Abgerundet wird das Freizeitangebot, wie bereits erwähnt, mit einem Sqashcourt, einer Boulderfläche sowie einer Kegelbahn und einem Restaurant. Auch sind Räumlichkeiten für Vereinstätigkeit (Schützengilde) vorgesehen.

Finanzierung der Kosten

Die Projektkosten von 2,4 Mio. Euro erfolgen laut Bgm. über die gemeindeeigene Immobilien-Kaltenbach GmbH und der Rest wird durch Förderungen und Widmungsgewinnen finanziert.
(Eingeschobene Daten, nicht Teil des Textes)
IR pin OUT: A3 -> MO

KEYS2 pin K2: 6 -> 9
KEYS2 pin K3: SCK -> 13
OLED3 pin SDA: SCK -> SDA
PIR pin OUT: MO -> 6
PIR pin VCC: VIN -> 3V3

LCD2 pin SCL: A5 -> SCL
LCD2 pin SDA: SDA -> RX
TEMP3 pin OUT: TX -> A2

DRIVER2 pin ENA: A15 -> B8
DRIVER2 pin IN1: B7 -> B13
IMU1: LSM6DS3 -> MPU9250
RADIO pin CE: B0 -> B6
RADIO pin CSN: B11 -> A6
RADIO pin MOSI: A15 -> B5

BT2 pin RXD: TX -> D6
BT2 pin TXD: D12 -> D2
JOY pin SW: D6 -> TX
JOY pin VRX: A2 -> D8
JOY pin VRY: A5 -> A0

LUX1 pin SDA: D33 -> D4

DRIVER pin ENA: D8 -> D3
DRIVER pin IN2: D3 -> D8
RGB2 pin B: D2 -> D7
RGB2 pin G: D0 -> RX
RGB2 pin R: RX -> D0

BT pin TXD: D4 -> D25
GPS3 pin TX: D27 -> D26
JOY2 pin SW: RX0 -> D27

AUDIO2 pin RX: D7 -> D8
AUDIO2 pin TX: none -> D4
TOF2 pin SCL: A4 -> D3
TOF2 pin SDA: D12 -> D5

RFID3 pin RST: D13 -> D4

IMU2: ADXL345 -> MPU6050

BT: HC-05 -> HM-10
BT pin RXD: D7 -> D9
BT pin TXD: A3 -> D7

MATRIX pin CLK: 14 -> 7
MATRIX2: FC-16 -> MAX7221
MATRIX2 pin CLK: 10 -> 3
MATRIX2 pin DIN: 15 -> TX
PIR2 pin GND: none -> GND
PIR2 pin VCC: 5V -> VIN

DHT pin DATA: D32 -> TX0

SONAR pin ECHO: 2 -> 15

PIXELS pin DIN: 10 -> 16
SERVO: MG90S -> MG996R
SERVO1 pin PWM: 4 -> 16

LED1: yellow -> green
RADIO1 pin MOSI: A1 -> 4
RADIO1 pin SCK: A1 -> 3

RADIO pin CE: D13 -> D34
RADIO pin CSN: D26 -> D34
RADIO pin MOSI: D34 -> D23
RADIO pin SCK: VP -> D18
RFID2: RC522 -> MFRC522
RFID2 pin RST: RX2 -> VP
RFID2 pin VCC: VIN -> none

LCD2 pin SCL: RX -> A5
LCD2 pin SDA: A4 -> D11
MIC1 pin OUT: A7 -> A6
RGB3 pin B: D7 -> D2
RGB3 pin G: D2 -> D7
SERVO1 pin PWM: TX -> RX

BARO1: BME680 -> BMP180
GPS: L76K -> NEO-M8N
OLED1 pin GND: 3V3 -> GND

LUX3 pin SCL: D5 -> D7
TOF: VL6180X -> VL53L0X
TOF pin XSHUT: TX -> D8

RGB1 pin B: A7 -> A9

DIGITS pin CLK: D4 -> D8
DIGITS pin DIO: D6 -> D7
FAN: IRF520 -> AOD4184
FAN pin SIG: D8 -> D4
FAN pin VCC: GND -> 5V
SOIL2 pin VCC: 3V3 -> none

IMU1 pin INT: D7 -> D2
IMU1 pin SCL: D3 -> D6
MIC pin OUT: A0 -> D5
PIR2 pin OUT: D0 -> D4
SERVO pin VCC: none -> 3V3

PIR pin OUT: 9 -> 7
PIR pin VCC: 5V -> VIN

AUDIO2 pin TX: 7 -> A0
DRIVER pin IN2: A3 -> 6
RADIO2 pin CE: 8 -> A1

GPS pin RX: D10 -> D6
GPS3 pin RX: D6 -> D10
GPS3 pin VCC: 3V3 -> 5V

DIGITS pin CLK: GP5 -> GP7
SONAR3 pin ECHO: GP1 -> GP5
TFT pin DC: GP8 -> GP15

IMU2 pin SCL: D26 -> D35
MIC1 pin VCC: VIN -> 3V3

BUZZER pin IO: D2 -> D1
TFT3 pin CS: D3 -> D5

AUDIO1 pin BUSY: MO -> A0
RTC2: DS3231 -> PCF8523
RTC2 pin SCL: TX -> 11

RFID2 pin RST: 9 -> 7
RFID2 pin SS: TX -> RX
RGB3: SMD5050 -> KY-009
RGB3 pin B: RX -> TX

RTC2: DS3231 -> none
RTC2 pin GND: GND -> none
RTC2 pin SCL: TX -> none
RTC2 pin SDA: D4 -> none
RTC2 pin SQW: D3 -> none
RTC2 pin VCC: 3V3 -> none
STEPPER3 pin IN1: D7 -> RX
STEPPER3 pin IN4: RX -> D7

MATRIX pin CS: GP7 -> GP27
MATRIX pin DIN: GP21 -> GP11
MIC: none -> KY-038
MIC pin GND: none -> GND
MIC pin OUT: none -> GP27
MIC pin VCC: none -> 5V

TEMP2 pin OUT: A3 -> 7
„KABOOOM“ - ein Name, der einschlägt

Das Markenbild selbst entspringt der industriellen Architektur der Anlage und dem urbanen Flair der Umgebung. „KABOOOM ist das Abbild der Initiative rund um den Wandel der ehemaligen Tennishalle in Kaltenbach“, sagt Tobias Reitmeir von der Werbeagentur „Rosa & Leni“ aus Mayrhofen und erklärt, wie es zu dem Namen der neuen Freizeitanlage gekommen ist: „Die Marke besteht aus zwei Komponenten: Dem KA für Kaltenbach und dem BOOOM, was grundsätzlich für etwas von hohem öffentlichen Interesse steht. Die Kombination der beiden Bestandteile ergibt die Marke KABOOOM, als Ausdruck des vielfältigen und spannenden Angebots im Bereich des Entertainments.“

Eintrittspreise zum neuen Freizeitzentrum sowie Parkmöglichkeiten

„Derzeit noch nicht bekannt bzw. besprochen. Im Laufe des Herbstes wird ein Ticketsystem in Abklärung anderer Einrichtungen erarbeitet und eine entsprechende Vernetzung erfolgen“, so Klaus Gasteiger. Und weiter: „Auf Grund des völlig unterschiedlichen Angebotes sollte sich das „KABOOOM“ in keinem Fall als Konkurrenz für andere bestehende Einrichtungen erweisen“, so der euphorische Bürgermeister, der sich mit den Bürgern der Gemeinde Kaltenbach und insbesondere für das einzige Angebot in dieser Richtung im Zillertal freut. Und auch nicht unwichtig: Für Parkplätze ist gesorgt.

Vorfreude ist spürbar

 

Mit KABOOOM wird in Kaltenbach ein Gebäude geschaffen, das auch architektonisch viel hermacht. „Es ist eine Architektur der Notwendigkeit, der Argumentation und des Machbaren“, beschreibt Architekt Günther Gasteiger. „Wir wollen ein Öffnen der alten Strukturen erreichen, um dadurch eine Beziehung zwischen Innen und Außen zu erzielen, die am jetzigen heterogenen und für sich stehenden Gebäude nicht ansatzweise erahnbar ist. Dadurch wird eine soziale Interaktion zwischen den verschiedenen Altersstufen und Ereignisszenarien geschaffen.“ Auch wenn die konkreten Pläne noch nicht lange auf dem Tisch liegen, so zeigen sich schon erste begeisterte Stimmen aus der Bevölkerung. „Viele freuen sich schon darauf und können den Eröffnungstermin am 1. Dezember 2019 nicht abwarten“, sagt Gasteiger. KABOOOM soll demnach Ende 2019 in Vollbetrieb gehen. (redaktion/ag.)